Thursday, April 23, 2009

Bolivia: Morales accuses World Bank of "blackmail"

Bolivian President Evo Morales on Wednesday accused the World Bank of trying to "blackmail" his country several years ago by demanding free-market reforms in exchange for aid loans, Reuters reported.

"In the first year of my government some World Bank representatives came to Bolivia and they tried to blackmail me," Morales told reporters at U.N. headquarters, where he attended a General Assembly session that voted to establish an "International Mother Earth Day."

"I said -- OK, if it's unconditional help, fine," he said through an interpreter. "But if it's conditioned on privatization of basic services, privatization of natural resources, then no."
Morales, the country's first Indian president and a fierce critic of the United States, said the World Bank has improved since that time by dropping such conditions on aid lending.

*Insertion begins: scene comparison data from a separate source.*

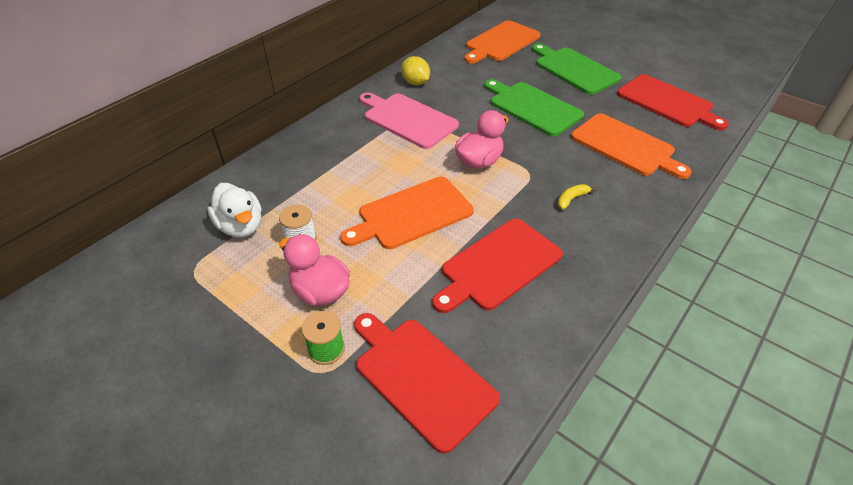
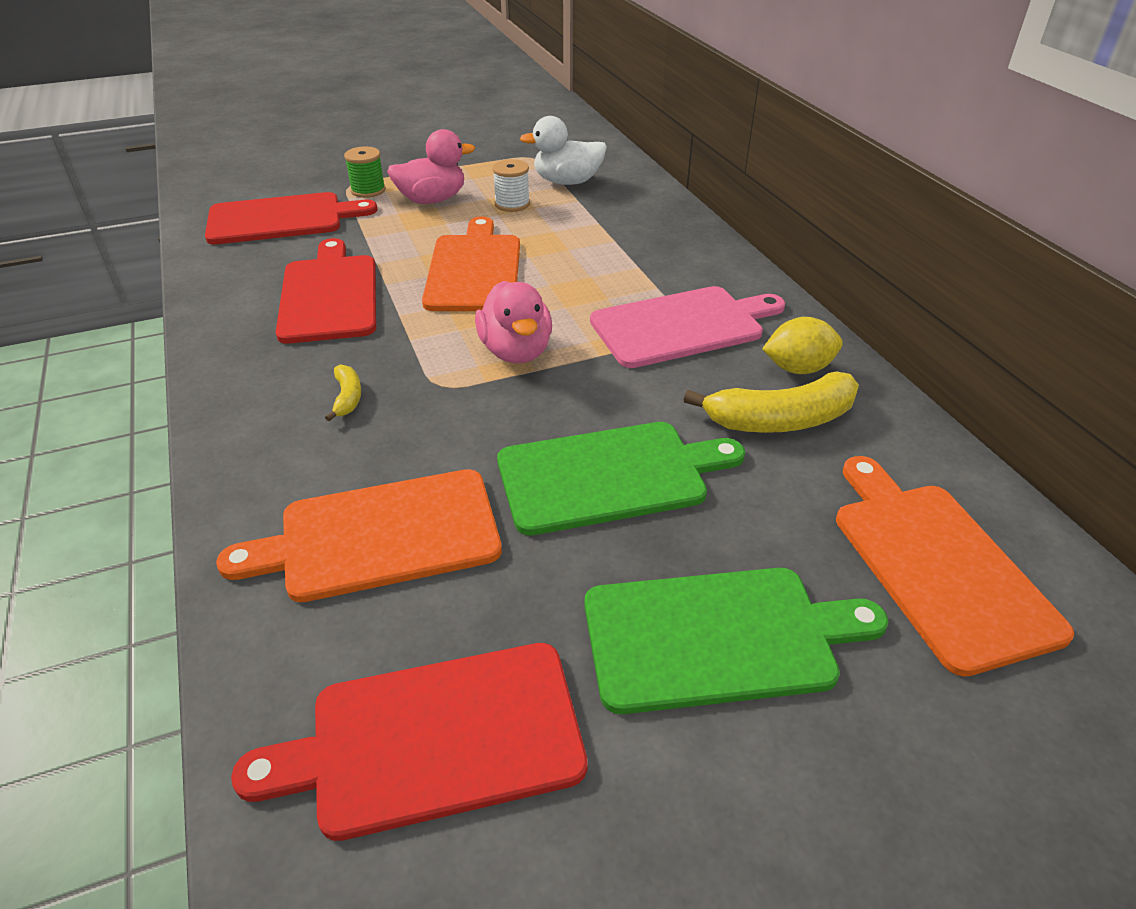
camera: 120 degrees right, 5 degrees down
none -> yellow banana [683,371,859,433]

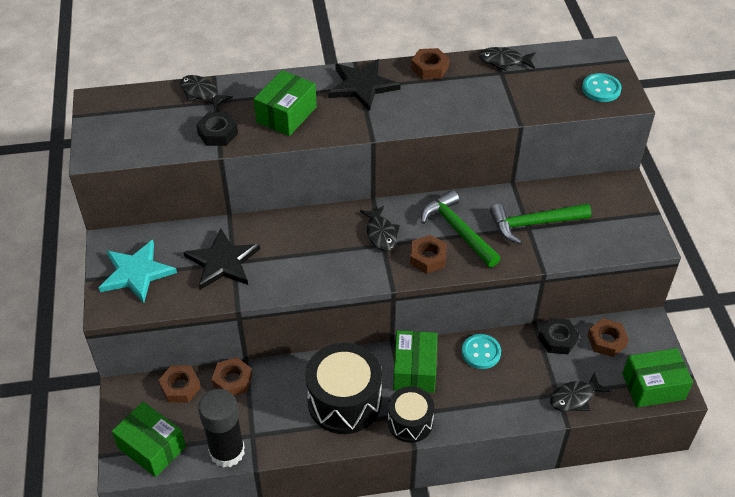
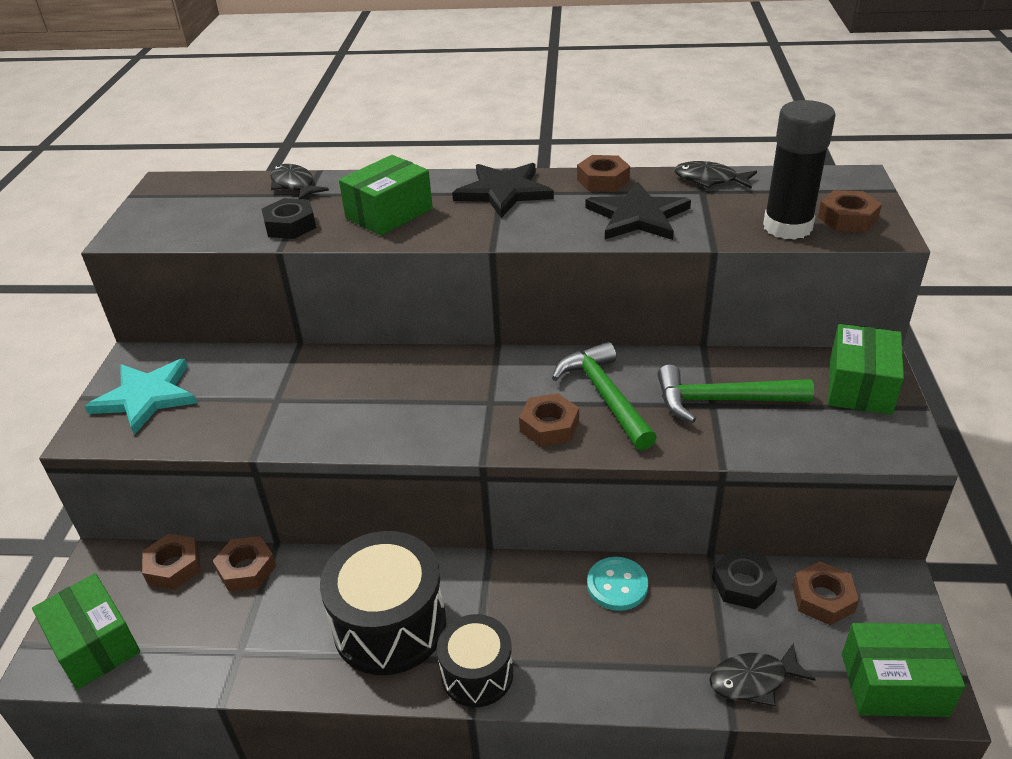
camera: 15 degrees right, 10 degrees down
black star [183,228,260,290] -> black star moved to [585,181,691,240]
black glue stick [198,389,245,468] -> black glue stick moved to [763,100,836,240]
black fish [360,206,400,251] -> none
green box [393,330,437,393] -> green box moved to [828,324,904,415]
turquoise button [582,73,622,102] -> brown nut [818,190,882,232]

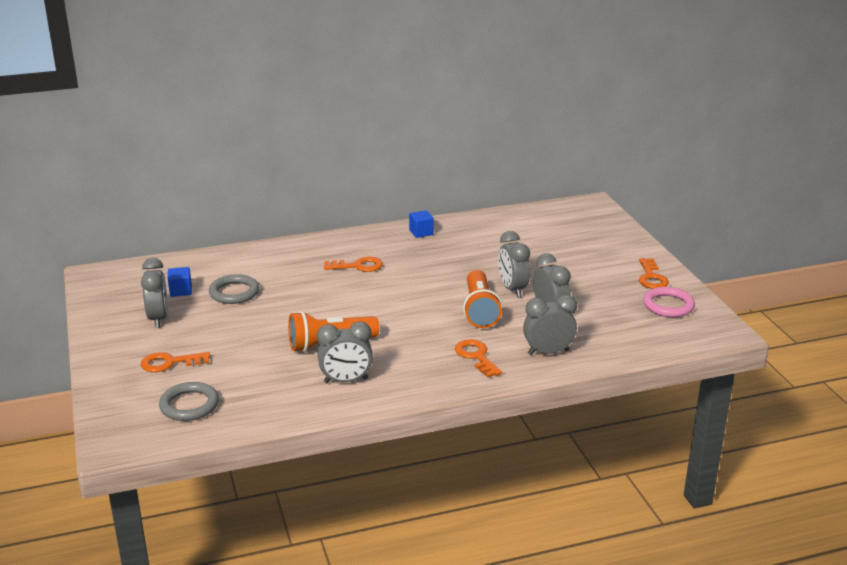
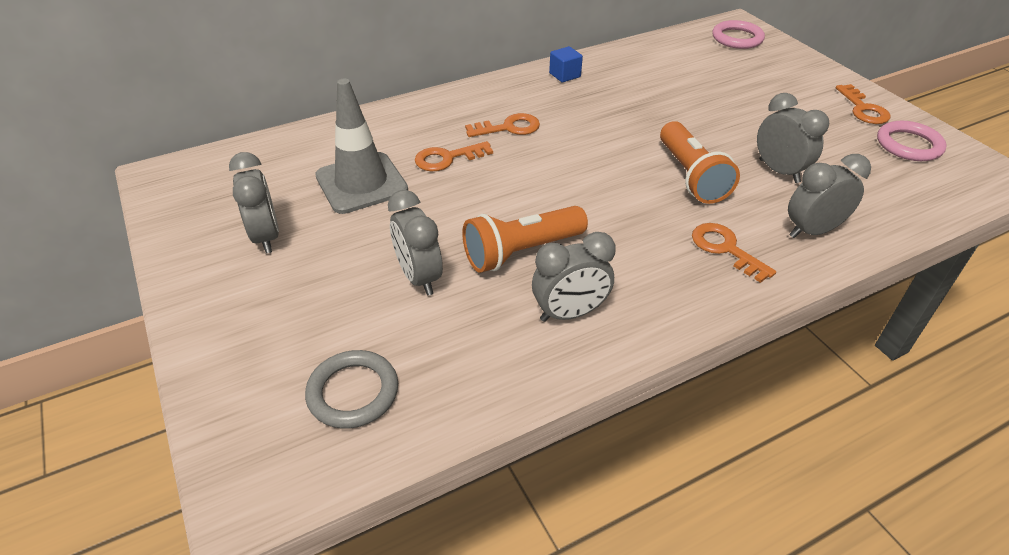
camera: 10 degrees left, 15 degrees up
orange key [141,352,210,372] -> orange key moved to [415,141,493,171]
blue cube [168,267,192,297] -> none
grey ring [209,274,259,304] -> grey traffic cone [315,78,408,214]
grey clock [498,231,530,298] -> grey clock moved to [388,190,443,295]
none -> pink ring [712,20,765,49]

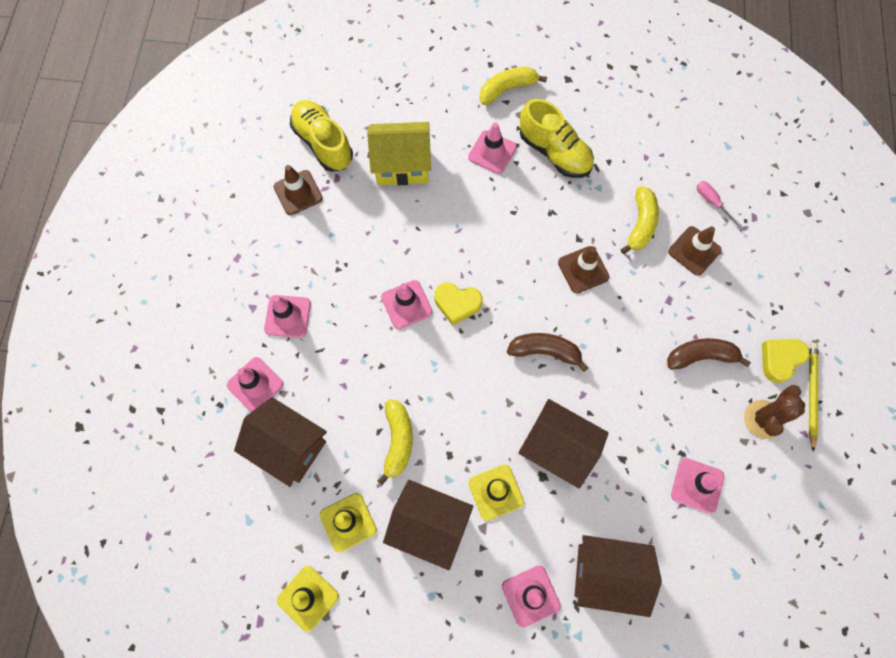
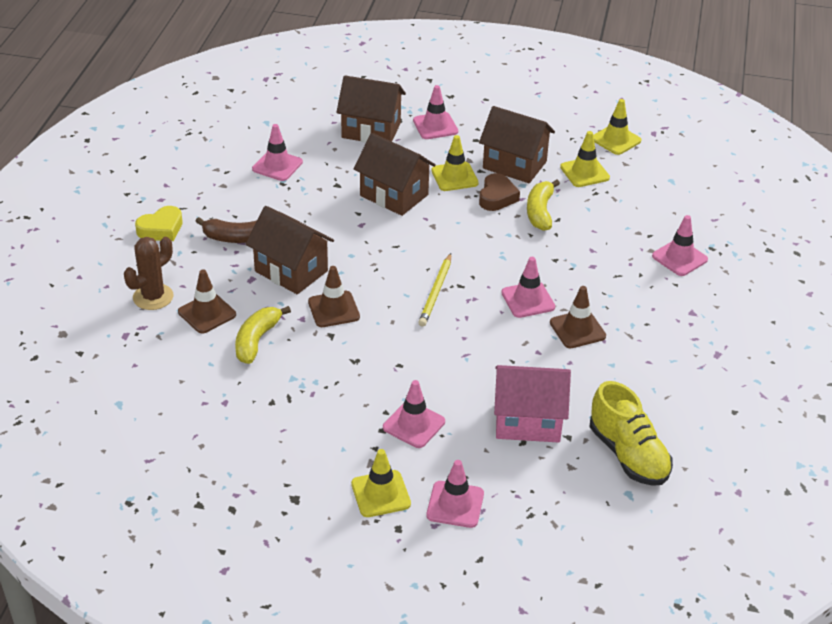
camera: 175 degrees left, 30 degrees down
brown house [234,397,327,487] -> brown house moved to [246,206,334,294]
pink traffic cone [264,295,311,338] -> pink traffic cone moved to [426,460,484,528]
brown traffic cone [274,165,323,215] -> brown traffic cone moved to [550,286,606,348]
yellow house [367,122,431,185] -> pink house [494,365,571,442]
yellow heart [434,283,482,326] -> none
yellow banana [480,67,547,105] -> yellow traffic cone [351,449,411,517]
brown banana [507,333,588,372] -> none
yellow shoe [520,99,594,178] -> none
pink screwdriver [697,181,744,230] -> none
brown cactus [744,385,805,439] -> brown cactus moved to [124,237,174,310]
yellow pencil [809,343,818,452] -> yellow pencil moved to [418,253,451,327]
none -> brown heart [479,173,520,211]

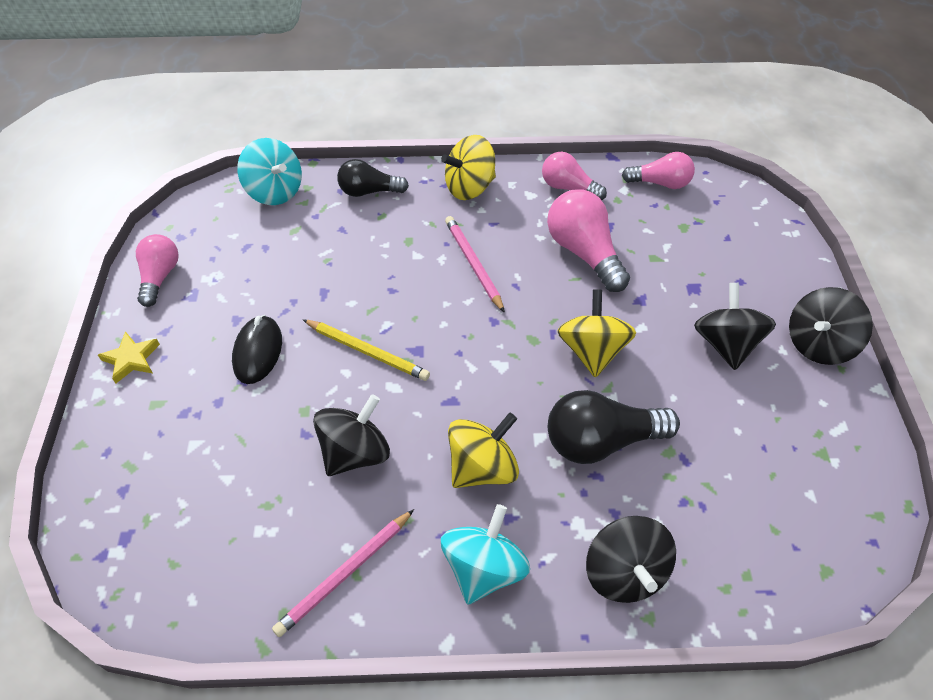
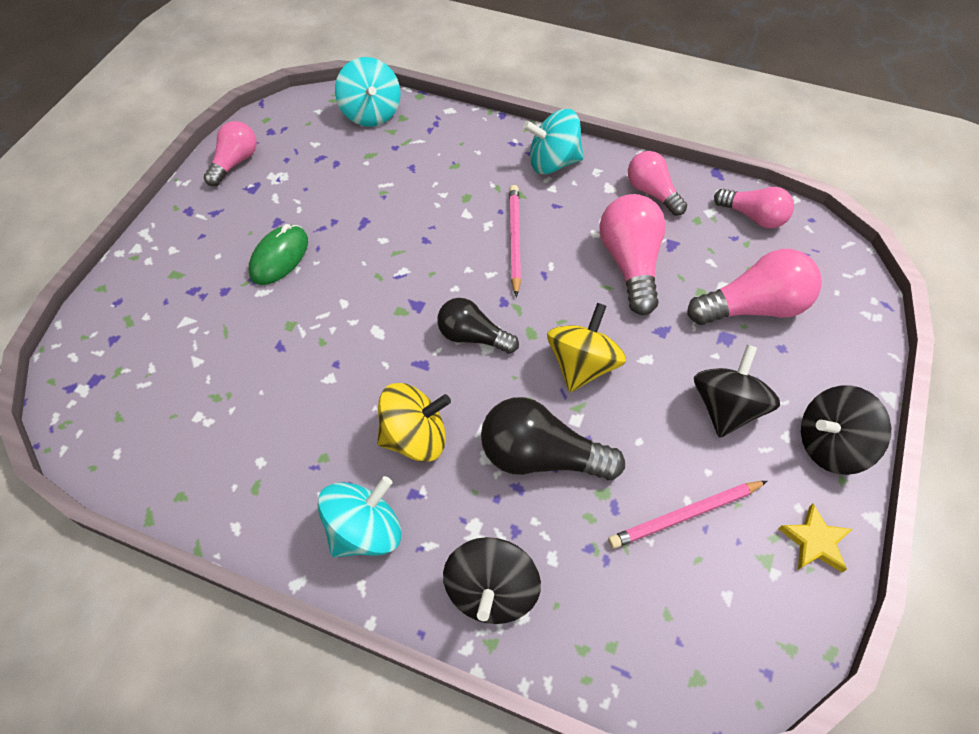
camera: 25 degrees right, 5 degrees up
yellow star [98,331,160,383] -> yellow star moved to [779,503,853,573]
black mouse [232,315,282,384] -> green mouse [249,224,308,285]
pink pencil [272,509,414,637] -> pink pencil moved to [608,481,767,549]
yellow pencil [303,319,430,381] -> none
black spinning top [313,394,390,476] -> none
black light bulb [337,159,409,197] -> black light bulb moved to [437,298,519,354]
yellow spinning top [441,135,496,200] -> turquoise spinning top [523,109,584,174]
none -> pink light bulb [687,249,822,325]

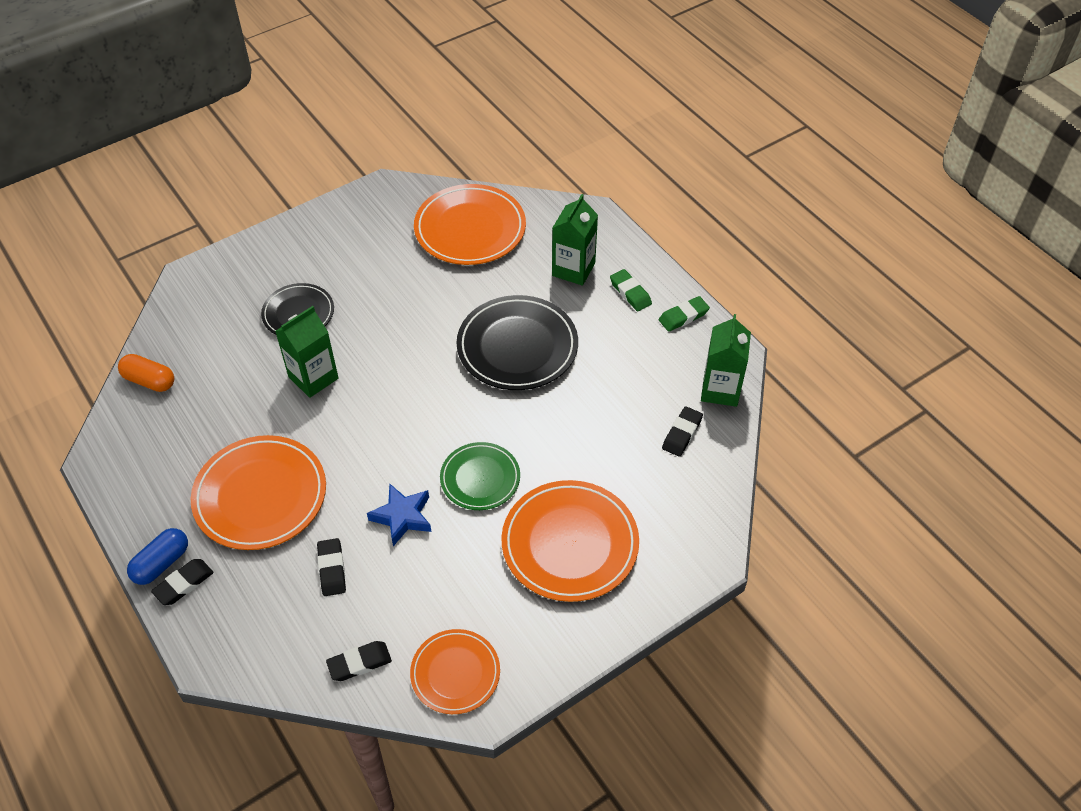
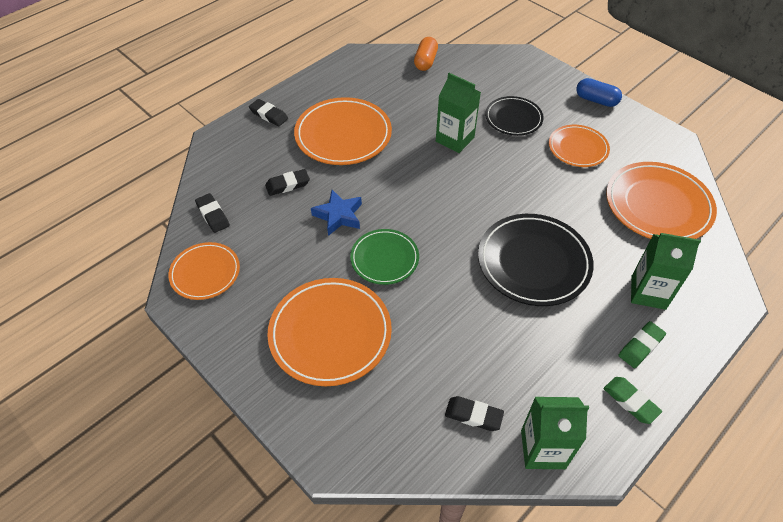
camera: 80 degrees right, 0 degrees up
blue capsule [127,528,188,585] -> blue capsule moved to [576,78,622,107]
none -> orange plate [549,125,610,167]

He also expressed his support for a thorough reform of the International Monetary Fund.
"I welcome Brazil and Argentina's proposal to radically reform the IMF and I also welcome the World Bank's change of attitude," he said.

Morales, who attended last weekend's Summit of the Americas in Trinidad and Tobago, gave no details of the Brazilian and Argentine proposal for reforming the IMF. Brazil has called for emerging markets to have a greater voice inside the organization.